Location
- 431 Minor Street Bristol, Connecticut 06010 United States
- Coordinates: 41°41′20″N 72°59′24″W﻿ / ﻿41.689°N 72.990°W

Information
- CEEB code: 070079
- Principal: John Ryan
- Grades: 11-12 and postgraduate
- Enrollment: 158
- Website: bristol.cttech.org

= Bristol Technical Education Center =

The Bristol Technical Education Center, or Bristol TEC, is a technical school located in Bristol, Connecticut. It is part of the Connecticut Technical Education and Career System. Bristol TEC receives students from many nearby towns.

Unlike other Connecticut technical high schools, 11th and 12th grade students attending Bristol TEC during high school also retain enrollment in their sending schools. If attending Bristol TEC during their senior year, students receive a diploma from their sending school and a training certificate from Bristol TEC.

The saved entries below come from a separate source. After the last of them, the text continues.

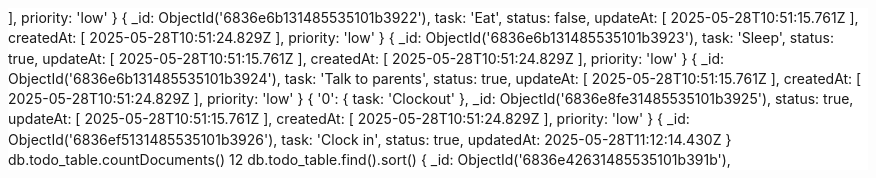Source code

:   ],
  priority: 'low'
}
{
  _id: ObjectId('6836e6b131485535101b3922'),
  task: 'Eat',
  status: false,
  updateAt: [
    2025-05-28T10:51:15.761Z
  ],
  createdAt: [
    2025-05-28T10:51:24.829Z
  ],
  priority: 'low'
}
{
  _id: ObjectId('6836e6b131485535101b3923'),
  task: 'Sleep',
  status: true,
  updateAt: [
    2025-05-28T10:51:15.761Z
  ],
  createdAt: [
    2025-05-28T10:51:24.829Z
  ],
  priority: 'low'
}
{
  _id: ObjectId('6836e6b131485535101b3924'),
  task: 'Talk to parents',
  status: true,
  updateAt: [
    2025-05-28T10:51:15.761Z
  ],
  createdAt: [
    2025-05-28T10:51:24.829Z
  ],
  priority: 'low'
}
{
  '0': {
    task: 'Clockout'
  },
  _id: ObjectId('6836e8fe31485535101b3925'),
  status: true,
  updateAt: [
    2025-05-28T10:51:15.761Z
  ],
  createdAt: [
    2025-05-28T10:51:24.829Z
  ],
  priority: 'low'
}
{
  _id: ObjectId('6836ef5131485535101b3926'),
  task: 'Clock in',
  status: true,
  updatedAt: 2025-05-28T11:12:14.430Z
}
db.todo_table.countDocuments()
12
db.todo_table.find().sort()
{
  _id: ObjectId('6836e42631485535101b391b'),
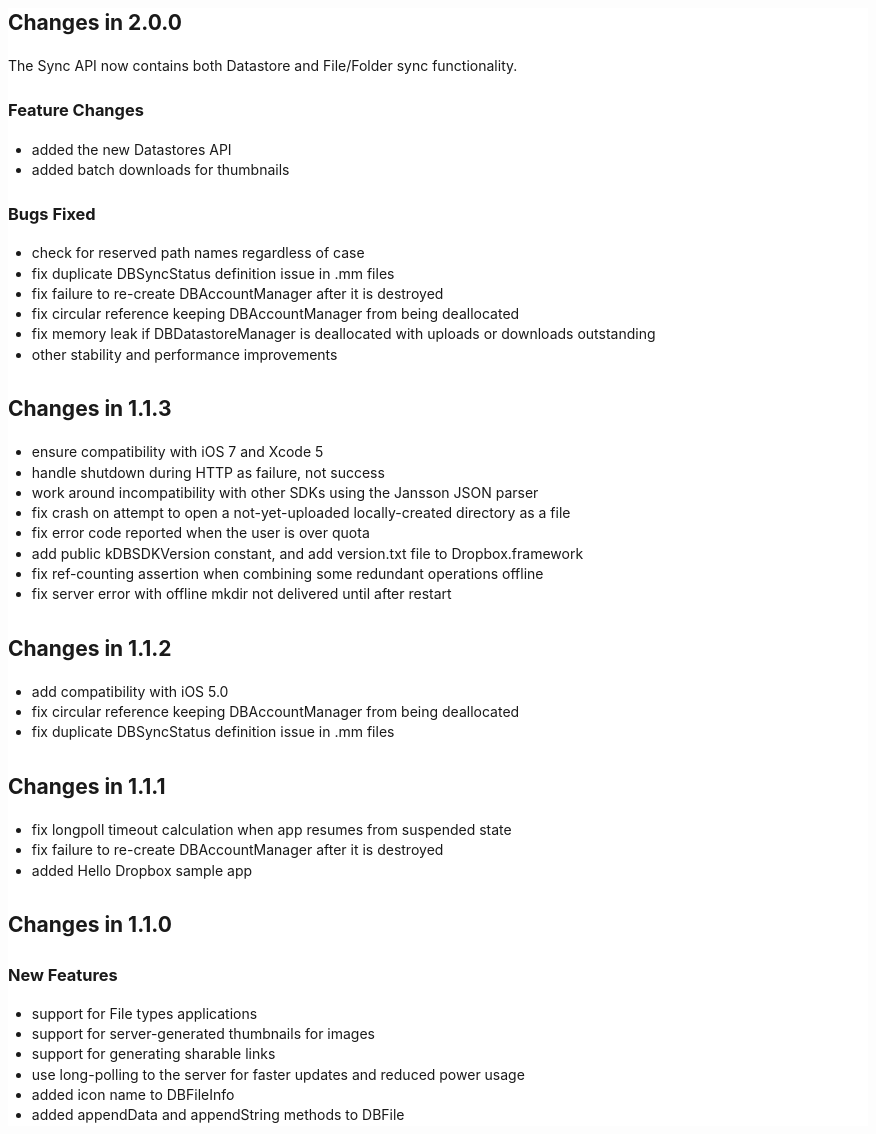 Changes in 2.0.0
----------------
The Sync API now contains both Datastore and File/Folder sync functionality.

### Feature Changes
- added the new Datastores API
- added batch downloads for thumbnails

### Bugs Fixed
- check for reserved path names regardless of case
- fix duplicate DBSyncStatus definition issue in .mm files
- fix failure to re-create DBAccountManager after it is destroyed
- fix circular reference keeping DBAccountManager from being deallocated
- fix memory leak if DBDatastoreManager is deallocated with uploads or downloads
  outstanding
- other stability and performance improvements

Changes in 1.1.3
----------------
- ensure compatibility with iOS 7 and Xcode 5
- handle shutdown during HTTP as failure, not success
- work around incompatibility with other SDKs using the Jansson JSON parser
- fix crash on attempt to open a not-yet-uploaded locally-created directory as a file
- fix error code reported when the user is over quota
- add public kDBSDKVersion constant, and add version.txt file to Dropbox.framework
- fix ref-counting assertion when combining some redundant operations offline
- fix server error with offline mkdir not delivered until after restart

Changes in 1.1.2
----------------
- add compatibility with iOS 5.0
- fix circular reference keeping DBAccountManager from being deallocated
- fix duplicate DBSyncStatus definition issue in .mm files

Changes in 1.1.1
----------------
- fix longpoll timeout calculation when app resumes from suspended state
- fix failure to re-create DBAccountManager after it is destroyed
- added Hello Dropbox sample app

Changes in 1.1.0
----------------

### New Features
- support for File types applications
- support for server-generated thumbnails for images
- support for generating sharable links
- use long-polling to the server for faster updates and reduced
  power usage
- added icon name to DBFileInfo
- added appendData and appendString methods to DBFile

Bristol TEC offers trade certificates in seven technology areas: Automotive Technology, Culinary Arts, Electronics, Health Technology, HVAC/R (Heating, Ventilation, Air Conditioning and Refrigeration), Manufacturing, and Welding/Metal Fabrication. Students can also earn high school credits in English, math, and social studies. Students may be hired into entry-level positions while still in school via the Work-Based Learning program.

Bristol Technical Education Center is accredited by the New England Association of Schools and Colleges (NEASC) and the Council on Occupational Education (COE).